Text shown:
++++++

Local and visiting recreational anglers at Burrill Lake can contribute to important citizen science research over the next 12 months by collecting small samples from their catch and dropping them into Big4 Bungalow Park on Burrill Lake for habitat research.
Developed by the University of Newcastle in partnership with Australia's fishing conservation charity OzFish Unlimited, the data will provide a better understanding of the benefits of saltmarsh habitat restoration for both fish and recreational fishers.
The saltmarsh habitat at Burrill Lake, south of Ulladulla, is in a degraded state, primarily due to cattle grazing.
"Saltmarshes are vital fish habitat and a nursery area for baby fish," said OzFish project manager for Coastal NSW Angus Fanning.
"More than 70 per cent of all recreationally targeted saltwater fish species are thought to rely on saltmarshes for at least some of their life cycle.
"We need fishers to take samples from fish caught in Burrill Lake.
"It doesn't matter the species caught, but the more the better.
"The sample needed is just a small piece a flesh from the fish the size of your thumbnail from above the lateral line.
"Put the piece of flesh in a clean plastic ziplock bag with the date, measurements and location/zone where the fish was caught, and drop it off at the Big4 Bungalow Park on Burrill Lakewhere they will be collected by researchers and taken back to the university for analysis."

++++++

What you need to do:
1: Can you sum up the Burrill Lake fish sampling article in two sentences?
2: Could you extend the Burrill Lake fish sampling article, picking up right after its last sentence?

++++++

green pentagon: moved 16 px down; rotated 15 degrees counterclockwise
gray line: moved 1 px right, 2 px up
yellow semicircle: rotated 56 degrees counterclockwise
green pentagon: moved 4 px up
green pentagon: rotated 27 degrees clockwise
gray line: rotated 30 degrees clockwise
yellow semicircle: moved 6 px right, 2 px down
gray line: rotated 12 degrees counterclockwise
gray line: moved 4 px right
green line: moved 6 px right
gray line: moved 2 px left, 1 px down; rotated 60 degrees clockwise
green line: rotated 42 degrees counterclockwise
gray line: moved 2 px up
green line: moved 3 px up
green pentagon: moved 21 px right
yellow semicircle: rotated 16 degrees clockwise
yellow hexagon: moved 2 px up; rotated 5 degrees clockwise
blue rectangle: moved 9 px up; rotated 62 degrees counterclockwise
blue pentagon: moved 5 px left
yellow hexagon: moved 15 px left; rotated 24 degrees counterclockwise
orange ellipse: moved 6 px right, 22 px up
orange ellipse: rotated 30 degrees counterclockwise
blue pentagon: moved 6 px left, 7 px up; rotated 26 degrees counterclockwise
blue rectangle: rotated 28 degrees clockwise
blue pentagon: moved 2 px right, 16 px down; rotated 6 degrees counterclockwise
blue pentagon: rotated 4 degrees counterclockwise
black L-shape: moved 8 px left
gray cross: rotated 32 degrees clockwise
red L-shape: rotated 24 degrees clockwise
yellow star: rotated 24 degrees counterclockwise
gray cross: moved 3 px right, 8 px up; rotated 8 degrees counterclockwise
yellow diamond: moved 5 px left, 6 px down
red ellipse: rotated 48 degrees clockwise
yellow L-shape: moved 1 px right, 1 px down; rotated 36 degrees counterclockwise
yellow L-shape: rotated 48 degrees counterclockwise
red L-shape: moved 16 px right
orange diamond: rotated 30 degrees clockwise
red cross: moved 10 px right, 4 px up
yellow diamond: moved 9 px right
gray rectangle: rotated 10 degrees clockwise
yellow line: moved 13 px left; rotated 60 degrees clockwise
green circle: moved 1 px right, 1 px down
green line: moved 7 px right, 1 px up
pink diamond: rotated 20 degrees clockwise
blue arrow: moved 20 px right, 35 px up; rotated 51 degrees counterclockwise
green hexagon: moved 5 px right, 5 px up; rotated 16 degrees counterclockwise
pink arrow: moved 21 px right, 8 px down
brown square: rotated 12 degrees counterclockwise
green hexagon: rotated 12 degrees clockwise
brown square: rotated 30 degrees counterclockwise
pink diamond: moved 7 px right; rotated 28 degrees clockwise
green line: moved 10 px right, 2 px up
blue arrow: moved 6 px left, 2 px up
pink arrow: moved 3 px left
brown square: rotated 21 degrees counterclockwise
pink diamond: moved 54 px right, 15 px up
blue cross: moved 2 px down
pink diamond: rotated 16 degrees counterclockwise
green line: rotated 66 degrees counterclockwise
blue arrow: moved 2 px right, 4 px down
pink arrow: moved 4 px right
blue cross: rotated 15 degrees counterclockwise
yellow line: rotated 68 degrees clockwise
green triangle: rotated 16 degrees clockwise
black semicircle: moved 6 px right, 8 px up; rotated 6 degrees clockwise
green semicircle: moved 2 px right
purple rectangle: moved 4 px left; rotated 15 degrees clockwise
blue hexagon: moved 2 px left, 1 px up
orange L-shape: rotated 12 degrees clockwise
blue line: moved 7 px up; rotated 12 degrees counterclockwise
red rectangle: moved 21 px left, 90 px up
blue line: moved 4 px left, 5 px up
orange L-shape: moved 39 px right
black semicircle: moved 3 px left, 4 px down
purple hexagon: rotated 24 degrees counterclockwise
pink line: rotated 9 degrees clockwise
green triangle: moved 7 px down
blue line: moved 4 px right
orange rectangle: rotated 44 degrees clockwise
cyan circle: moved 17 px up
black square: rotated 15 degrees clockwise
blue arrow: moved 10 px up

++++++

Answers to this exercise:
1: Over the next 12 months, recreational anglers at Burrill Lake can help a University of Newcastle and OzFish Unlimited study of saltmarsh habitat restoration by collecting small samples from their catch. They are asked to put a thumbnail-sized piece of flesh from above the lateral line of any species in a clean ziplock bag with the date, measurements and catch location, and leave it at Big4 Bungalow Park on Burrill Lake for researchers to collect.

2:
Mr Fanning said it was a great opportunity for anglers to give back to the fish and the waterways they love.
This collaboration between the recreational fishing community and researchers will ultimately lead to a more comprehensive understanding of saltmarsh habitat restoration.
The research team are also interested to learn more about the importance of saltmarshes for fish diets.
"Using gut analysis can show what a fish has been eating but it doesn't indicate which food items were the most important," said Associate Professor and lead researcher from the University of Newcastle Troy Gaston,.
"By measuring stable isotopes - naturally occurring chemical tracers, the study will be able to determine the importance of different food sources for different species.
"The more recreational fishers who take part, the better-quality data we will be able to collect and ultimately improve how restoration projects are undertaken."
The project is funded by the University of Newcastle and OzFish's major partner BCF- Boating, Camping, Fishing.